HOW TO COMPLETE THIS TASK —
Reproduce the entries beneath exactly, without their images.

==== EXERCISE INPUT

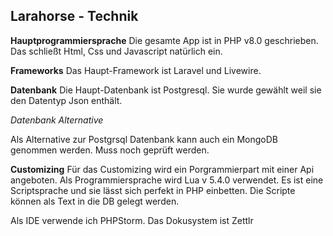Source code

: ## Larahorse - Technik

**Hauptprogrammiersprache**
Die gesamte App ist in PHP v8.0 geschrieben. Das schließt Html, Css und Javascript natürlich ein.

**Frameworks**
Das Haupt-Framework ist Laravel und Livewire.

**Datenbank**
Die Haupt-Datenbank ist Postgresql. Sie wurde gewählt weil sie den Datentyp Json enthält.

*Datenbank Alternative*

Als Alternative zur Postgrsql Datenbank kann auch ein MongoDB genommen werden. Muss noch geprüft werden.

**Customizing**
Für das Customizing wird ein Porgrammierpart mit einer Api angeboten. Als Programmiersprache wird Lua v 5.4.0 verwendet. Es ist eine Scriptsprache und sie lässt sich perfekt in PHP einbetten. Die Scripte können als Text in die DB gelegt werden.

Als IDE verwende ich PHPStorm.
Das Dokusystem ist Zettlr


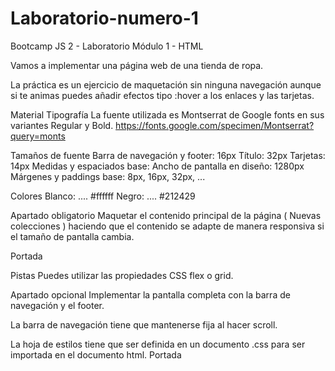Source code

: # Laboratorio-numero-1
Bootcamp JS 2 - Laboratorio Módulo 1 - HTML

Vamos a implementar una página web de una tienda de ropa.



La práctica es un ejercicio de maquetación sin ninguna navegación aunque si te animas puedes añadir efectos tipo :hover a los enlaces y las tarjetas.

Material
Tipografía
La fuente utilizada es Montserrat de Google fonts en sus variantes Regular y Bold.
https://fonts.google.com/specimen/Montserrat?query=monts

Tamaños de fuente
Barra de navegación y footer: 16px
Título: 32px
Tarjetas: 14px
Medidas y espaciados base:
Ancho de pantalla en diseño: 1280px
Márgenes y paddings base: 8px, 16px, 32px, ...

Colores
Blanco: .... #ffffff
Negro: .... #212429

Apartado obligatorio
Maquetar el contenido principal de la página ( Nuevas colecciones ) haciendo que el contenido se adapte de manera responsiva si el tamaño de pantalla cambia.

Portada

Pistas
Puedes utilizar las propiedades CSS flex o grid.

Apartado opcional
Implementar la pantalla completa con la barra de navegación y el footer.

La barra de navegación tiene que mantenerse fija al hacer scroll.

La hoja de estilos tiene que ser definida en un documento .css para ser importada en el documento html.
Portada

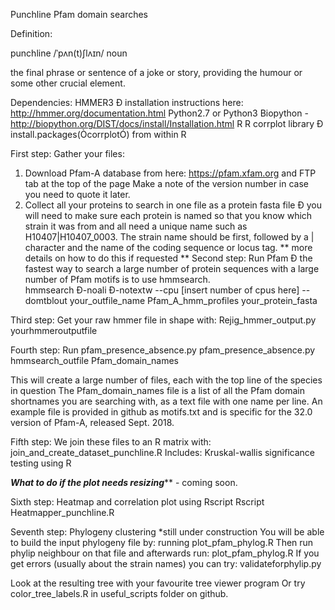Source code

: Punchline Pfam domain searches

Definition:

punchline
/ˈpʌn(t)ʃlʌɪn/
noun

the final phrase or sentence of a joke or story, providing the humour or some other crucial element.


Dependencies:
HMMER3 Ð installation instructions here: http://hmmer.org/documentation.html
Python2.7 or Python3
Biopython - http://biopython.org/DIST/docs/install/Installation.html
R
R corrplot library Ð install.packages(ÒcorrplotÓ) from within R

First step:
Gather your files:
1. Download Pfam-A database from here: https://pfam.xfam.org and FTP tab at the top of the page
                Make a note of the version number in case you need to quote it later.
2. Collect all your proteins to search in one file as a protein fasta file Ð you will need to make sure each protein is named so that you know which strain it was from and all need a unique name such as H10407|H10407_0003.  The strain name should be first, followed by a | character and the name of the coding sequence or locus tag.
** more details on how to do this if requested **
Second step:
        Run Pfam Ð the fastest way to search a large number of protein sequences with a large number of Pfam motifs is to use hmmsearch.  
hmmsearch Ð-noali Ð-notextw --cpu [insert number of cpus here] --domtblout your_outfile_name Pfam_A_hmm_profiles your_protein_fasta

Third step:
         Get your raw hmmer file in shape with:
         Rejig_hmmer_output.py yourhmmeroutputfile

Fourth step:
         Run pfam_presence_absence.py
pfam_presence_absence.py hmmsearch_outfile Pfam_domain_names

This will create a large number of files, each with the top line of the species in question
The Pfam_domain_names file is a list of all the Pfam domain shortnames you are searching with, as a text file with one name per line.  An example file is provided in github as motifs.txt and is specific for the 32.0 version of Pfam-A, released Sept. 2018.

Fifth step:
         We join these files to an R matrix with:
join_and_create_dataset_punchline.R
       Includes:
   Kruskal-wallis significance testing using R

***What to do if the plot needs resizing***** - coming soon.

Sixth step:
          Heatmap and correlation plot using Rscript
Rscript Heatmapper_punchline.R

Seventh step:
          Phylogeny clustering
*still under construction
You will be able to build the input phylogeny file by: running plot_pfam_phylog.R
Then run phylip neighbour on that file and afterwards run: plot_pfam_phylog.R
If you get errors (usually about the strain names) you can try: validateforphylip.py

Look at the resulting tree with your favourite tree viewer program
Or try color_tree_labels.R in useful_scripts folder on github.
         
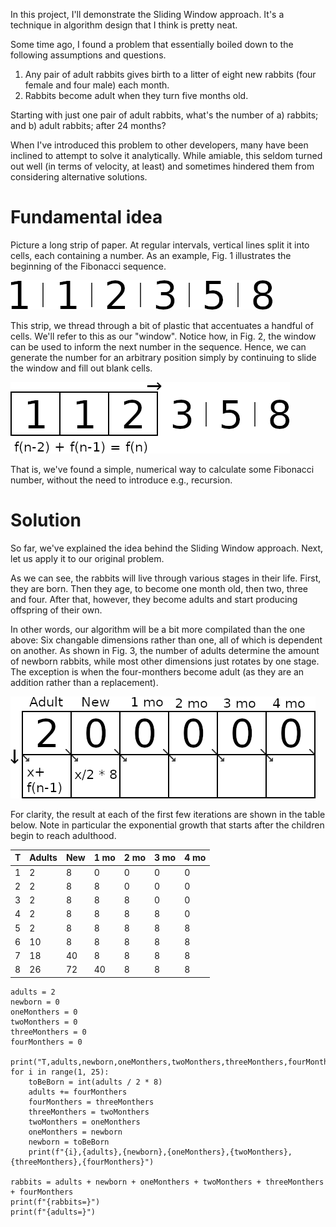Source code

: In this project, I'll demonstrate the Sliding Window approach. It's a technique
in algorithm design that I think is pretty neat.

Some time ago, I found a problem that essentially boiled down to the following
assumptions and questions.

1) Any pair of adult rabbits gives birth to a litter of eight new rabbits (four female and four male) each month.
2) Rabbits become adult when they turn five months old.

Starting with just one pair of adult rabbits, what's the number of
a) rabbits; and
b) adult rabbits;
after 24 months?

When I've introduced this problem to other developers, many have been inclined
to attempt to solve it analytically. While amiable, this seldom turned out well
(in terms of velocity, at least) and sometimes hindered them from considering
alternative solutions.

# Fundamental idea

Picture a long strip of paper. At regular intervals, vertical lines split it
into cells, each containing a number. As an example, Fig. 1 illustrates the
beginning of the Fibonacci sequence.

![](./resources/fib.png "Fig 1. Partial strip of the Fibonacci sequence")

This strip, we thread through a bit of plastic that accentuates a handful of
cells. We'll refer to this as our "window". Notice how, in Fig. 2, the window
can be used to inform the next number in the sequence. Hence, we can generate
the number for an arbitrary position simply by continuing to slide the window
and fill out blank cells.

![](./resources/window.png "Fig 2. Sliding the window across a sequence")

That is, we've found a simple, numerical way to calculate some Fibonacci
number, without the need to introduce e.g., recursion.

# Solution

So far, we've explained the idea behind the Sliding Window approach. Next, let
us apply it to our original problem.

As we can see, the rabbits will live through various stages in their life.
First, they are born. Then they age, to become one month old, then two, three
and four. After that, however, they become adults and start producing offspring
of their own.

In other words, our algorithm will be a bit more compilated than the one above:
Six changable dimensions rather than one, all of which is dependent on another.
As shown in Fig. 3, the number of adults determine the amount of newborn
rabbits, while most other dimensions just rotates by one stage. The exception
is when the four-monthers become adult (as they are an addition rather than a
replacement).

![](./resources/generation.png "Fig 3. Dimensions of the problem")

For clarity, the result at each of the first few iterations are shown in the
table below. Note in particular the exponential growth that starts after the
children begin to reach adulthood.

T | Adults | New | 1 mo | 2 mo | 3 mo | 4 mo
--- | --- | --- | --- | --- | --- | ---
1 | 2 | 8 | 0 | 0 | 0 | 0
2 | 2 | 8 | 8 | 0 | 0 | 0
3 | 2 | 8 | 8 | 8 | 0 | 0
4 | 2 | 8 | 8 | 8 | 8 | 0
5 | 2 | 8 | 8 | 8 | 8 | 8
6 | 10 | 8 | 8 | 8 | 8 | 8
7 | 18 | 40 | 8 | 8 | 8 | 8
8 | 26 | 72 | 40 | 8 | 8 | 8

```
adults = 2
newborn = 0
oneMonthers = 0
twoMonthers = 0
threeMonthers = 0
fourMonthers = 0

print("T,adults,newborn,oneMonthers,twoMonthers,threeMonthers,fourMonthers")
for i in range(1, 25):
    toBeBorn = int(adults / 2 * 8)
    adults += fourMonthers
    fourMonthers = threeMonthers
    threeMonthers = twoMonthers
    twoMonthers = oneMonthers
    oneMonthers = newborn
    newborn = toBeBorn
    print(f"{i},{adults},{newborn},{oneMonthers},{twoMonthers},{threeMonthers},{fourMonthers}")

rabbits = adults + newborn + oneMonthers + twoMonthers + threeMonthers + fourMonthers
print(f"{rabbits=}")
print(f"{adults=}")
```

========

REPLY TO THE EXERCISE —
Source code

: ## Larahorse - Technik

**Hauptprogrammiersprache**
Die gesamte App ist in PHP v8.0 geschrieben. Das schließt Html, Css und Javascript natürlich ein.

**Frameworks**
Das Haupt-Framework ist Laravel und Livewire.

**Datenbank**
Die Haupt-Datenbank ist Postgresql. Sie wurde gewählt weil sie den Datentyp Json enthält.

*Datenbank Alternative*

Als Alternative zur Postgrsql Datenbank kann auch ein MongoDB genommen werden. Muss noch geprüft werden.

**Customizing**
Für das Customizing wird ein Porgrammierpart mit einer Api angeboten. Als Programmiersprache wird Lua v 5.4.0 verwendet. Es ist eine Scriptsprache und sie lässt sich perfekt in PHP einbetten. Die Scripte können als Text in die DB gelegt werden.

Als IDE verwende ich PHPStorm.
Das Dokusystem ist Zettlr


Source code

: # Laboratorio-numero-1
Bootcamp JS 2 - Laboratorio Módulo 1 - HTML

Vamos a implementar una página web de una tienda de ropa.



La práctica es un ejercicio de maquetación sin ninguna navegación aunque si te animas puedes añadir efectos tipo :hover a los enlaces y las tarjetas.

Material
Tipografía
La fuente utilizada es Montserrat de Google fonts en sus variantes Regular y Bold.
https://fonts.google.com/specimen/Montserrat?query=monts

Tamaños de fuente
Barra de navegación y footer: 16px
Título: 32px
Tarjetas: 14px
Medidas y espaciados base:
Ancho de pantalla en diseño: 1280px
Márgenes y paddings base: 8px, 16px, 32px, ...

Colores
Blanco: .... #ffffff
Negro: .... #212429

Apartado obligatorio
Maquetar el contenido principal de la página ( Nuevas colecciones ) haciendo que el contenido se adapte de manera responsiva si el tamaño de pantalla cambia.

Portada

Pistas
Puedes utilizar las propiedades CSS flex o grid.

Apartado opcional
Implementar la pantalla completa con la barra de navegación y el footer.

La barra de navegación tiene que mantenerse fija al hacer scroll.

La hoja de estilos tiene que ser definida en un documento .css para ser importada en el documento html.
Portada

Source code

: Punchline Pfam domain searches

Definition:

punchline
/ˈpʌn(t)ʃlʌɪn/
noun

the final phrase or sentence of a joke or story, providing the humour or some other crucial element.


Dependencies:
HMMER3 Ð installation instructions here: http://hmmer.org/documentation.html
Python2.7 or Python3
Biopython - http://biopython.org/DIST/docs/install/Installation.html
R
R corrplot library Ð install.packages(ÒcorrplotÓ) from within R

First step:
Gather your files:
1. Download Pfam-A database from here: https://pfam.xfam.org and FTP tab at the top of the page
                Make a note of the version number in case you need to quote it later.
2. Collect all your proteins to search in one file as a protein fasta file Ð you will need to make sure each protein is named so that you know which strain it was from and all need a unique name such as H10407|H10407_0003.  The strain name should be first, followed by a | character and the name of the coding sequence or locus tag.
** more details on how to do this if requested **
Second step:
        Run Pfam Ð the fastest way to search a large number of protein sequences with a large number of Pfam motifs is to use hmmsearch.  
hmmsearch Ð-noali Ð-notextw --cpu [insert number of cpus here] --domtblout your_outfile_name Pfam_A_hmm_profiles your_protein_fasta

Third step:
         Get your raw hmmer file in shape with:
         Rejig_hmmer_output.py yourhmmeroutputfile

Fourth step:
         Run pfam_presence_absence.py
pfam_presence_absence.py hmmsearch_outfile Pfam_domain_names

This will create a large number of files, each with the top line of the species in question
The Pfam_domain_names file is a list of all the Pfam domain shortnames you are searching with, as a text file with one name per line.  An example file is provided in github as motifs.txt and is specific for the 32.0 version of Pfam-A, released Sept. 2018.

Fifth step:
         We join these files to an R matrix with:
join_and_create_dataset_punchline.R
       Includes:
   Kruskal-wallis significance testing using R

***What to do if the plot needs resizing***** - coming soon.

Sixth step:
          Heatmap and correlation plot using Rscript
Rscript Heatmapper_punchline.R

Seventh step:
          Phylogeny clustering
*still under construction
You will be able to build the input phylogeny file by: running plot_pfam_phylog.R
Then run phylip neighbour on that file and afterwards run: plot_pfam_phylog.R
If you get errors (usually about the strain names) you can try: validateforphylip.py

Look at the resulting tree with your favourite tree viewer program
Or try color_tree_labels.R in useful_scripts folder on github.
         
Source code

: In this project, I'll demonstrate the Sliding Window approach. It's a technique
in algorithm design that I think is pretty neat.

Some time ago, I found a problem that essentially boiled down to the following
assumptions and questions.

1) Any pair of adult rabbits gives birth to a litter of eight new rabbits (four female and four male) each month.
2) Rabbits become adult when they turn five months old.

Starting with just one pair of adult rabbits, what's the number of
a) rabbits; and
b) adult rabbits;
after 24 months?

When I've introduced this problem to other developers, many have been inclined
to attempt to solve it analytically. While amiable, this seldom turned out well
(in terms of velocity, at least) and sometimes hindered them from considering
alternative solutions.

# Fundamental idea

Picture a long strip of paper. At regular intervals, vertical lines split it
into cells, each containing a number. As an example, Fig. 1 illustrates the
beginning of the Fibonacci sequence.

![](./resources/fib.png "Fig 1. Partial strip of the Fibonacci sequence")

This strip, we thread through a bit of plastic that accentuates a handful of
cells. We'll refer to this as our "window". Notice how, in Fig. 2, the window
can be used to inform the next number in the sequence. Hence, we can generate
the number for an arbitrary position simply by continuing to slide the window
and fill out blank cells.

![](./resources/window.png "Fig 2. Sliding the window across a sequence")

That is, we've found a simple, numerical way to calculate some Fibonacci
number, without the need to introduce e.g., recursion.

# Solution

So far, we've explained the idea behind the Sliding Window approach. Next, let
us apply it to our original problem.

As we can see, the rabbits will live through various stages in their life.
First, they are born. Then they age, to become one month old, then two, three
and four. After that, however, they become adults and start producing offspring
of their own.

In other words, our algorithm will be a bit more compilated than the one above:
Six changable dimensions rather than one, all of which is dependent on another.
As shown in Fig. 3, the number of adults determine the amount of newborn
rabbits, while most other dimensions just rotates by one stage. The exception
is when the four-monthers become adult (as they are an addition rather than a
replacement).

![](./resources/generation.png "Fig 3. Dimensions of the problem")

For clarity, the result at each of the first few iterations are shown in the
table below. Note in particular the exponential growth that starts after the
children begin to reach adulthood.

T | Adults | New | 1 mo | 2 mo | 3 mo | 4 mo
--- | --- | --- | --- | --- | --- | ---
1 | 2 | 8 | 0 | 0 | 0 | 0
2 | 2 | 8 | 8 | 0 | 0 | 0
3 | 2 | 8 | 8 | 8 | 0 | 0
4 | 2 | 8 | 8 | 8 | 8 | 0
5 | 2 | 8 | 8 | 8 | 8 | 8
6 | 10 | 8 | 8 | 8 | 8 | 8
7 | 18 | 40 | 8 | 8 | 8 | 8
8 | 26 | 72 | 40 | 8 | 8 | 8

```
adults = 2
newborn = 0
oneMonthers = 0
twoMonthers = 0
threeMonthers = 0
fourMonthers = 0

print("T,adults,newborn,oneMonthers,twoMonthers,threeMonthers,fourMonthers")
for i in range(1, 25):
    toBeBorn = int(adults / 2 * 8)
    adults += fourMonthers
    fourMonthers = threeMonthers
    threeMonthers = twoMonthers
    twoMonthers = oneMonthers
    oneMonthers = newborn
    newborn = toBeBorn
    print(f"{i},{adults},{newborn},{oneMonthers},{twoMonthers},{threeMonthers},{fourMonthers}")

rabbits = adults + newborn + oneMonthers + twoMonthers + threeMonthers + fourMonthers
print(f"{rabbits=}")
print(f"{adults=}")
```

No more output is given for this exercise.